Braving COVID-19 and overcoming decades of suspicion, more than 50,000 Israelis have taken the three-hour flight to visit the UAE since the August deal, the Washington Post reported. Another 70,000 were expected to spend Hanukkah in the Muslim country. “To me this feels like the Iron Curtain lifting,” Adina Engal, an Israeli tourist in Dubai, told the newspaper.
An American rabbi who had been serving the small preexisting Jewish community in the UAE has been overwhelmed helping to accommodate the newcomers, reported National Public Radio. One Israeli visitor asked whether the local Starbucks used camel milk in its coffee, which would not be kosher.
There’s also the potential for Iranian attacks on Israelis in the UAE. Reports of Emirati security forces nabbing an Iranian cell in the country were later denied, however.
The traveling will eventually be both ways. After Israel lifts travel restrictions due to the pandemic, tourism officials expect 100,000 Emiratis to visit the country to see sites in the Holy Land as well as meet with Israeli tech entrepreneurs, the Arab News, a Saudi Arabian news outlet, wrote.
Not everyone likes the cultural exchange. Writing in Middle East Monitor, opinion writer Adnan Abu Amer claimed that too many Israelis brought illegal drugs and patronized prostitutes.
“It has become clear that any Israeli tourist in Dubai can go up to a hotel room to attend a party, pay $1,000 and jump into the pool of iniquity,” Abu Amer argued. “All of this is happening openly, while the Emirati authorities turn a blind eye to tourists spending a week in Dubai for sexual purposes.”

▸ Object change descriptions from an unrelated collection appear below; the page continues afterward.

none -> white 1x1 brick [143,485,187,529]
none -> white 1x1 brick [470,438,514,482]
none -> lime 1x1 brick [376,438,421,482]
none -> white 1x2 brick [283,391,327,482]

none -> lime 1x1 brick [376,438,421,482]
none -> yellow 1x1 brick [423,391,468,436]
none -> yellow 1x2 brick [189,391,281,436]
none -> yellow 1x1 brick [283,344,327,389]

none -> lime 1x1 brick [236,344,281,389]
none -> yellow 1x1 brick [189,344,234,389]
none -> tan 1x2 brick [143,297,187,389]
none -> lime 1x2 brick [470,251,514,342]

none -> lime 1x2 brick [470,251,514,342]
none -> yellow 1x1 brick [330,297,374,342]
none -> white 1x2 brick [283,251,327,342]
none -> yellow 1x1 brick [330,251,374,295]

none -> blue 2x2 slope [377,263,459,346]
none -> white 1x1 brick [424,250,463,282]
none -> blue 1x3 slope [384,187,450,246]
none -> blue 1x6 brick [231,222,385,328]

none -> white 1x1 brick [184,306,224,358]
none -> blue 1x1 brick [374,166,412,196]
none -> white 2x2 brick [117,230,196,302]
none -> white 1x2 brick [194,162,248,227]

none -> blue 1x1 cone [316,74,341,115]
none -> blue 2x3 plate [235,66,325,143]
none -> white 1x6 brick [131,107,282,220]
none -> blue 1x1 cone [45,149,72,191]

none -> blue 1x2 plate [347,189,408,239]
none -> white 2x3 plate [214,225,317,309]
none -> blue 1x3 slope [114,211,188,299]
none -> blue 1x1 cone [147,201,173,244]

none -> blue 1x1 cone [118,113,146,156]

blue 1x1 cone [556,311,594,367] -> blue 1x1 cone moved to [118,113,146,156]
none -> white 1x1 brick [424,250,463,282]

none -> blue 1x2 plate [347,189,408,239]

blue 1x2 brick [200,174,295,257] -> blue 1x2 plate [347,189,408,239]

Palestinians were also disappointed. Emiratis can now travel in and out of Israel freely while Palestinians can’t easily do the same, opined writer Jala Abukhater in Al Jazeera. While an Israeli can hop on a plane and fly directly to the UAE, a Palestinian living in Ramallah would first need to cross the border into Jordan and catch a flight from an airport there to Dubai. That journey easily takes a day.
The Emiratis aren’t alone, however. Bahrain, Morocco and Sudan also signed deals normalizing relations with Israel last year. Egypt and Jordan had already done so.
Rumors of the death of globalization, it appears, were premature.